When a court has issued letters of guardianship to an adult residing within a given district, the ward is presumed to reside in that school district (Appeal of Britton, 33 Ed Dept Rep 120; Appeal of Hilaire, 31 id. 84). The presumption of a ward's residence can be rebutted if, for example, it can be shown that the guardianship was established merely for the purpose of circumventing a district's nonresident policy (Appeal of Pinto, 30 Ed Dept Rep 374). In fact, courts have refused to transfer legal guardianship if it is apparent that the purpose of the transfer is to defeat the school district's policy to exclude nonresidents (Matter of Proios, 111 Misc. 2d 252). However, once established, the presumption that a child's residence has been transferred to a legal guardian is not rebutted by a mere showing that the child spends time with or visits his or her parents (Appeal of Pinto, supra). Rather, where time is equally split between parents and guardians, the decision of the child's residence remains with the parents and guardians (id.), analogous to the situation in which a child's time is equally divided between a custodial and noncustodial parent (Appeal of Forde, 29 Ed Dept Rep 359).
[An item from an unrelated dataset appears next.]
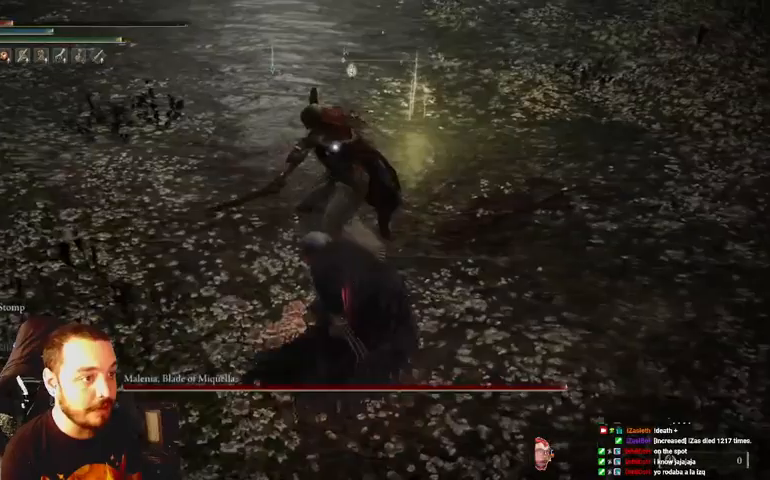
{"buttons": ["R1"], "left_stick": "up", "right_stick": "center", "events": [[33, "R1", "up"], [167, "R1", "down"], [200, "R1", "up"], [267, "R1", "down"], [367, "R1", "up"], [433, "R1", "down"]]}
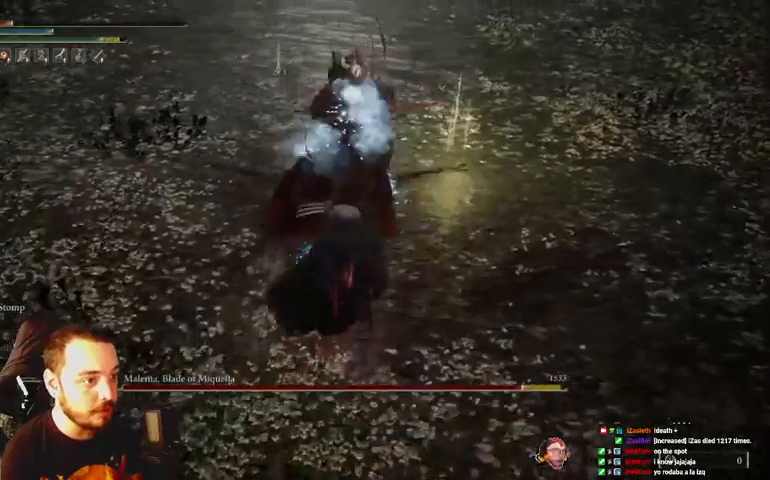
{"buttons": ["R1"], "left_stick": "up", "right_stick": "center", "events": [[33, "R1", "up"], [100, "R1", "down"], [200, "R1", "up"], [267, "R1", "down"], [367, "R1", "up"], [433, "R1", "down"]]}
In this case, petitioners' reliance on legal guardianship to guarantee the determination of their children's residency is misplaced. Parents may not transfer legal guardianship of their children merely to achieve residence status for the children to take advantage of the local schools (Matter of Proios, supra; Appeal of Pinto, supra). Although petitioners' children had been living with their grandparents, the record indicates that petitioners did not transfer guardianship until respondent raised the issue of residency. Therefore, I conclude that guardianship was sought for the purpose of establishing school district residency, and I cannot recognize residency based on guardianship entered into for that purpose.

Absent guardianship, a child's residence is presumed to be that of his or her parents. That presumption can be rebutted where it is shown that the parents have relinquished total custody and control (Appeal of Gorrasi, 35 Ed Dept Rep 68; Appeal of Brutcher, 33 id. 56). In this case, petitioners admit that they share custody and control, and provide food, shelter, and clothing for their children in conjunction with the children's grandparents. Therefore, the presumption of residence within the parents' school district has not been rebutted. Accordingly, respondent's determination will not be set aside.